** Record extracts **
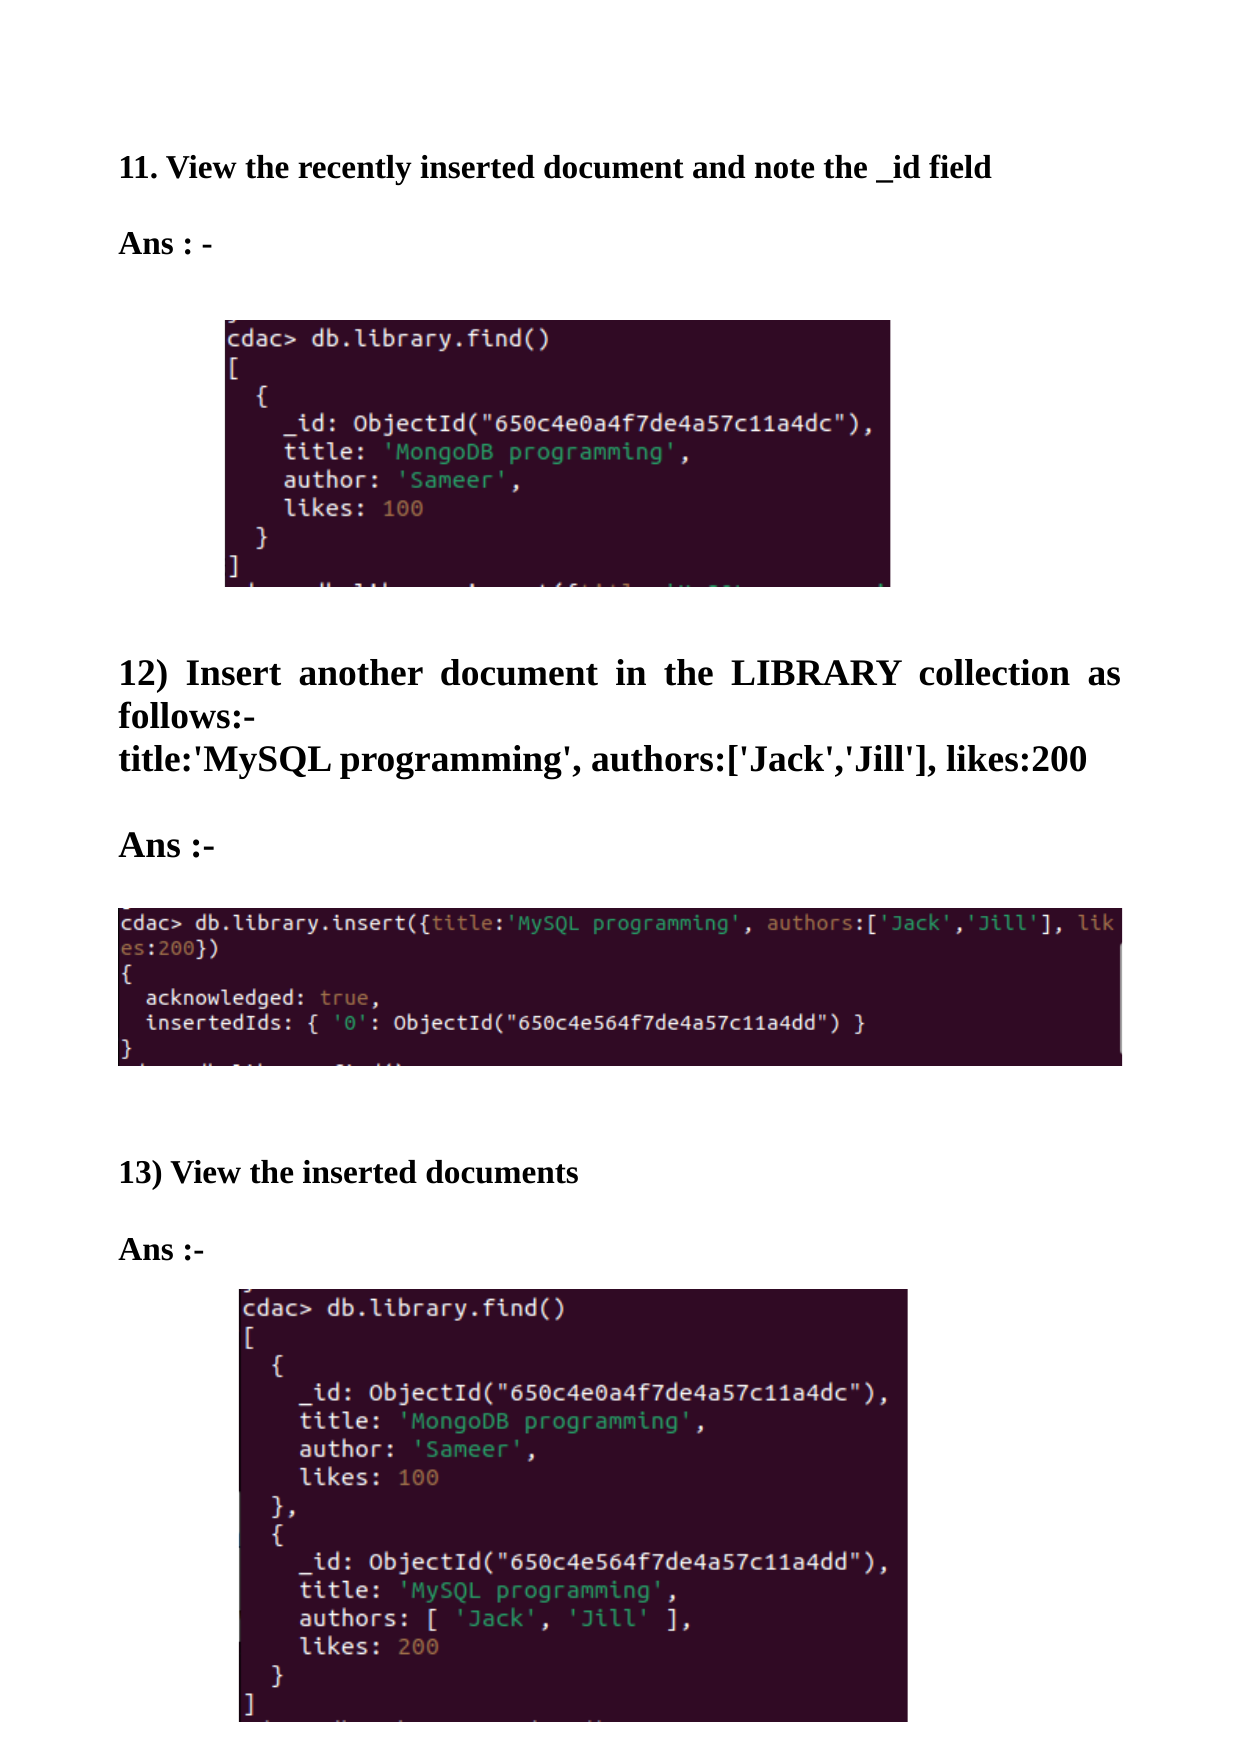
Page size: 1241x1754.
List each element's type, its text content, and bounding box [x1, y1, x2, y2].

picture [224, 320, 891, 587]
picture [118, 908, 1123, 1066]
text title:'MySQL programming', authors:['Jack','Jill'], likes:200 [118, 736, 1122, 779]
picture [238, 1289, 908, 1722]
text 13) View the inserted documents [118, 1152, 1122, 1191]
text Ans :- [118, 822, 1122, 866]
text Ans :- [118, 1229, 1122, 1267]
text 11. View the recently inserted document and note the _id field [118, 147, 1122, 185]
text Ans : - [118, 223, 1122, 262]
text 12) Insert another document in the LIBRARY collection as follows:- [118, 650, 1122, 736]
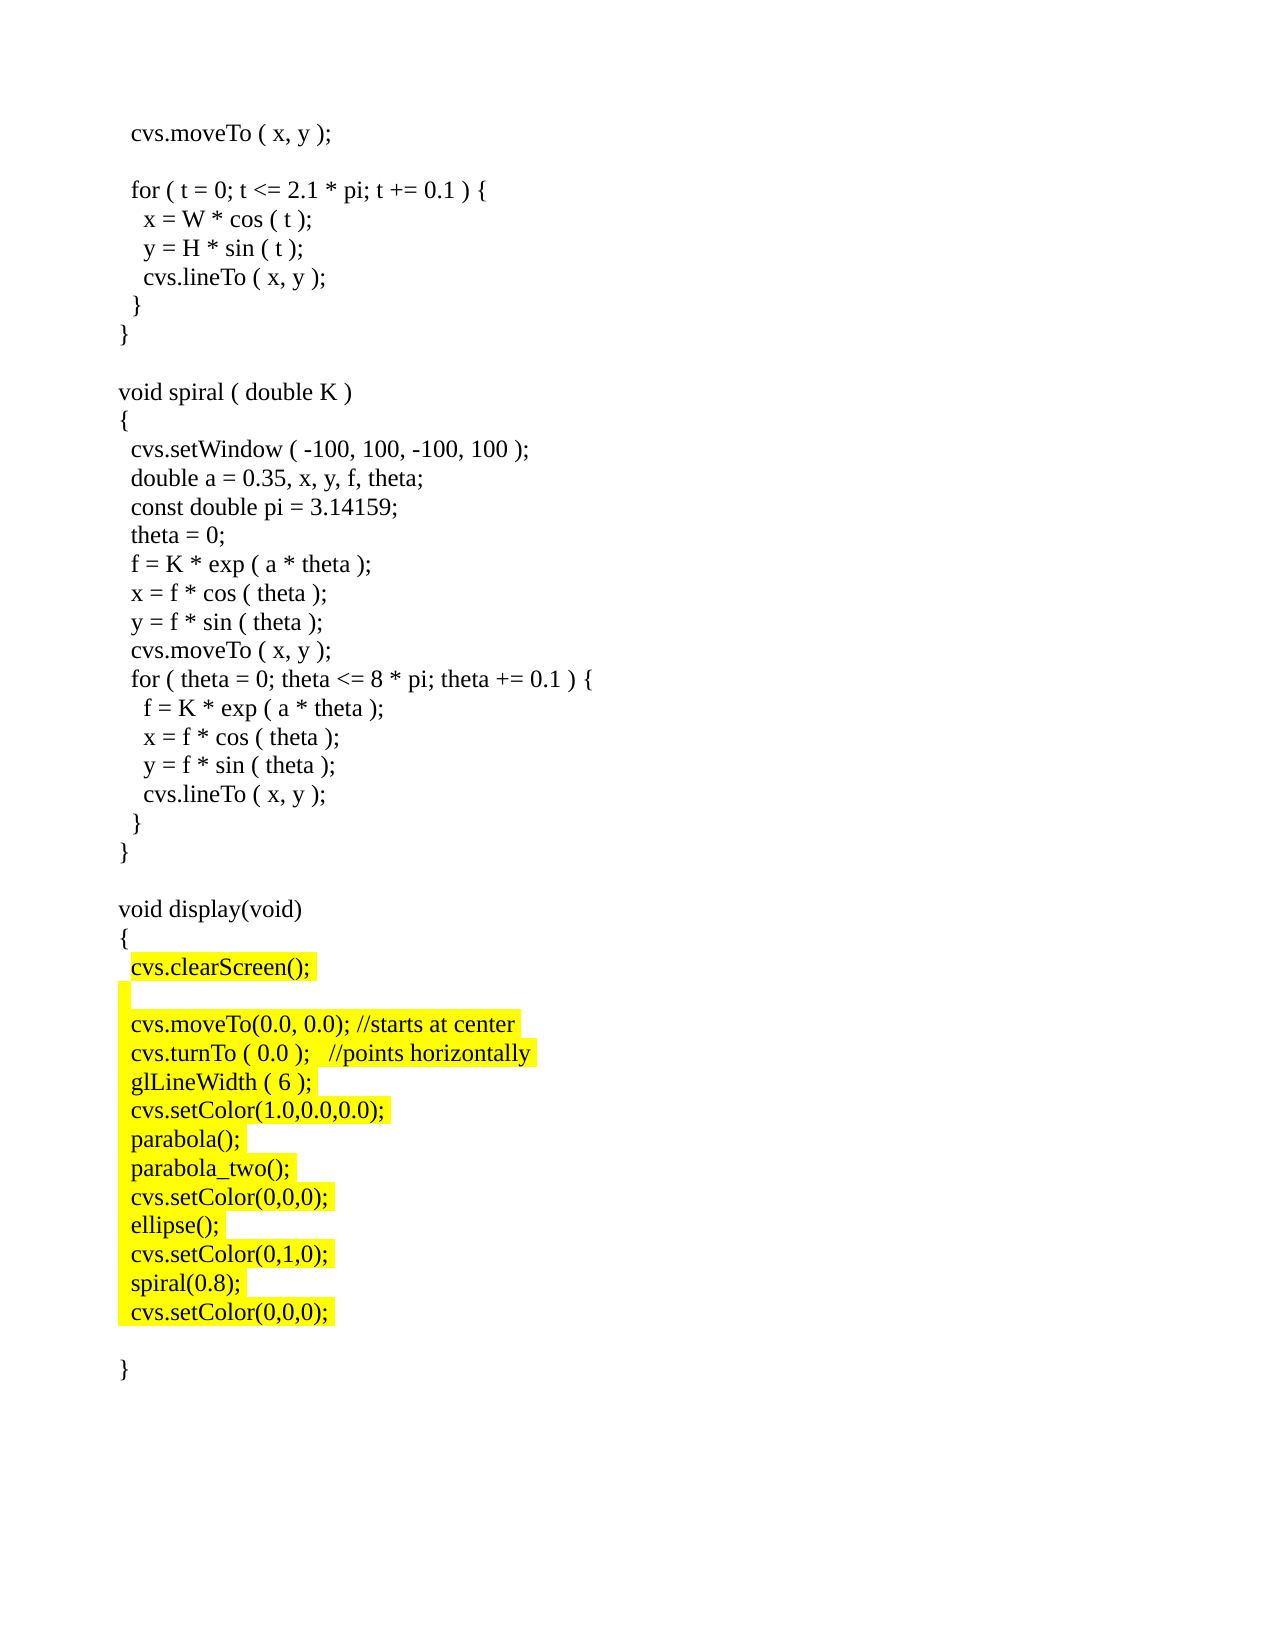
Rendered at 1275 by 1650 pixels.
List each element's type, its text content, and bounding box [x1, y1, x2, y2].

text cvs.turnTo ( 0.0 ); //points horizontally [118, 1038, 1157, 1067]
text void spiral ( double K ) [118, 377, 1157, 406]
text for ( t = 0; t <= 2.1 * pi; t += 0.1 ) { [118, 176, 1157, 204]
text double a = 0.35, x, y, f, theta; [118, 463, 1157, 492]
text cvs.setColor(0,0,0); [118, 1182, 1157, 1211]
text cvs.moveTo ( x, y ); [118, 118, 1157, 147]
text cvs.setColor(0,1,0); [118, 1239, 1157, 1268]
text y = H * sin ( t ); [118, 233, 1157, 262]
text } [118, 291, 1157, 319]
text ellipse(); [118, 1211, 1157, 1239]
text spiral(0.8); [118, 1268, 1157, 1297]
text cvs.setColor(1.0,0.0,0.0); [118, 1096, 1157, 1124]
text parabola_two(); [118, 1153, 1157, 1182]
text cvs.setWindow ( -100, 100, -100, 100 ); [118, 434, 1157, 463]
text y = f * sin ( theta ); [118, 751, 1157, 779]
text f = K * exp ( a * theta ); [118, 693, 1157, 722]
text theta = 0; [118, 521, 1157, 549]
text } [118, 319, 1157, 348]
text glLineWidth ( 6 ); [118, 1067, 1157, 1096]
text cvs.clearScreen(); [118, 952, 1157, 981]
text parabola(); [118, 1124, 1157, 1153]
text cvs.moveTo(0.0, 0.0); //starts at center [118, 1009, 1157, 1038]
text cvs.lineTo ( x, y ); [118, 262, 1157, 291]
text { [118, 923, 1157, 952]
text x = f * cos ( theta ); [118, 578, 1157, 607]
text { [118, 406, 1157, 434]
text const double pi = 3.14159; [118, 492, 1157, 521]
text void display(void) [118, 894, 1157, 923]
text x = f * cos ( theta ); [118, 722, 1157, 751]
text y = f * sin ( theta ); [118, 607, 1157, 636]
text cvs.lineTo ( x, y ); [118, 779, 1157, 808]
text cvs.setColor(0,0,0); [118, 1297, 1157, 1326]
text } [118, 837, 1157, 866]
text x = W * cos ( t ); [118, 204, 1157, 233]
text } [118, 1354, 1157, 1383]
text cvs.moveTo ( x, y ); [118, 636, 1157, 664]
text for ( theta = 0; theta <= 8 * pi; theta += 0.1 ) { [118, 664, 1157, 693]
text f = K * exp ( a * theta ); [118, 549, 1157, 578]
text } [118, 808, 1157, 837]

** What you have to do **
Starting at the line that contains "text cvs.turnTo ( 0.0" and ending at the line that contains "837, 1157, 866]", rewrite the data with "cvs" changed to "canvas" and everything else left as it is.

** Complete answer **
text canvas.turnTo ( 0.0 ); //points horizontally [118, 1038, 1157, 1067]
text void spiral ( double K ) [118, 377, 1157, 406]
text for ( t = 0; t <= 2.1 * pi; t += 0.1 ) { [118, 176, 1157, 204]
text double a = 0.35, x, y, f, theta; [118, 463, 1157, 492]
text canvas.setColor(0,0,0); [118, 1182, 1157, 1211]
text canvas.moveTo ( x, y ); [118, 118, 1157, 147]
text canvas.setColor(0,1,0); [118, 1239, 1157, 1268]
text y = H * sin ( t ); [118, 233, 1157, 262]
text } [118, 291, 1157, 319]
text ellipse(); [118, 1211, 1157, 1239]
text spiral(0.8); [118, 1268, 1157, 1297]
text canvas.setColor(1.0,0.0,0.0); [118, 1096, 1157, 1124]
text parabola_two(); [118, 1153, 1157, 1182]
text canvas.setWindow ( -100, 100, -100, 100 ); [118, 434, 1157, 463]
text y = f * sin ( theta ); [118, 751, 1157, 779]
text f = K * exp ( a * theta ); [118, 693, 1157, 722]
text theta = 0; [118, 521, 1157, 549]
text } [118, 319, 1157, 348]
text glLineWidth ( 6 ); [118, 1067, 1157, 1096]
text canvas.clearScreen(); [118, 952, 1157, 981]
text parabola(); [118, 1124, 1157, 1153]
text canvas.moveTo(0.0, 0.0); //starts at center [118, 1009, 1157, 1038]
text canvas.lineTo ( x, y ); [118, 262, 1157, 291]
text { [118, 923, 1157, 952]
text x = f * cos ( theta ); [118, 578, 1157, 607]
text { [118, 406, 1157, 434]
text const double pi = 3.14159; [118, 492, 1157, 521]
text void display(void) [118, 894, 1157, 923]
text x = f * cos ( theta ); [118, 722, 1157, 751]
text y = f * sin ( theta ); [118, 607, 1157, 636]
text canvas.lineTo ( x, y ); [118, 779, 1157, 808]
text canvas.setColor(0,0,0); [118, 1297, 1157, 1326]
text } [118, 837, 1157, 866]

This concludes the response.